So you have mistyped the question as I suspected - see post #4.

One way of getting the answer is given in post #2. Study it. If you do not understand that method, then you will need to say so. There are several other methods that can be used.

7. I understand in your post #2 that why I get that answer. However my teacher didn't allows us to use that menthod thank you for you help sir.

8. Clearly there is a typo.
But once that is resolved, my favourite way to solve these type of limits is by multiplying by the conjugate. Not many people teach that these days.

9. Originally Posted by matheagle
Clearly there is a typo.
But once that is resolved, my favourite way to solve these type of limits is by multiplying by the conjugate. Not many people teach that these days.
I was going to do that but decided it was too much work to type it up.

10. I agree. I'm helping someone right now.
But substituting the math and typing tex at the same is tough for me.
I'm afraid I'll do a stupid calculation and I cannot edit after 15 minutes.
Leaving forever with a dumb math error.
That would be embarassing.
I really like the conjugate technique.

11. uhm... could you just simply tell me the procedure.? or just give a simple example. So that I can figure it out.... I was stuck in how to get x out of the squareroot value.

12. Originally Posted by thangbe
I understand in your post #2 that why I get that answer.

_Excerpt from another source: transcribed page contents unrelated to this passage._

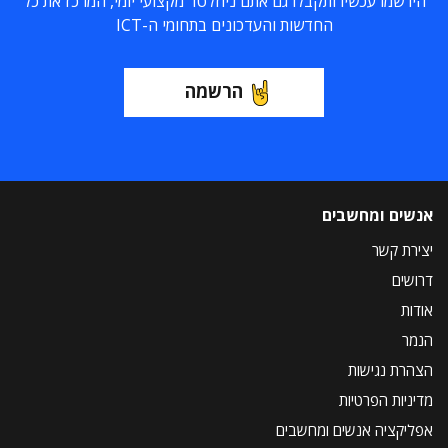
הירשמו עכשיו ותקבלו גם אתם ניוזלטר מקצועי יומי, המרכז את כל
החדשות והעדכונים בתחומי ה-ICT
הרשמה
אנשים ומחשבים
יצירת קשר
דרושים
אודות
הנמר
הצהרת נגישות
מדיניות הפרטיות
אפליקציה אנשים ומחשבים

However my teacher didn't allows us to use that menthod thank you for you help sir.
Note that $\frac{1}{\sqrt{a + x + 2}} - \frac{1}{\sqrt{a+2}} = \frac{\sqrt{a+2} - \sqrt{a+x+2}}{\sqrt{a+x+2} \, \sqrt{a+2}}$.

Therefore:

$\frac{\frac{1}{\sqrt{a + x + 2}} - \frac{1}{\sqrt{a+2}}}{x} = \frac{\sqrt{a+2} - \sqrt{a+x+2}}{x \sqrt{a+x+2} \, \sqrt{a+2}}$

$= \frac{(\sqrt{a+2} - \sqrt{a+x+2}) \cdot (\sqrt{a+2} + \sqrt{a+x+2})}{x \sqrt{a+x+2} \, \sqrt{a+2} \cdot (\sqrt{a+2} + \sqrt{a+x+2})}$

$= \frac{(a + 2) - (a + x + 2)}{x \sqrt{a+x+2} \, \sqrt{a+2} \cdot (\sqrt{a+2} + \sqrt{a+x+2})}$

$= \frac{-x}{x \sqrt{a+x+2} \, \sqrt{a+2} \cdot (\sqrt{a+2} + \sqrt{a+x+2})}$

$= \frac{-1}{\sqrt{a+x+2} \, \sqrt{a+2} \cdot (\sqrt{a+2} + \sqrt{a+x+2})}$.

Now take the limit $x \rightarrow 0$.

13. thank you so much for helping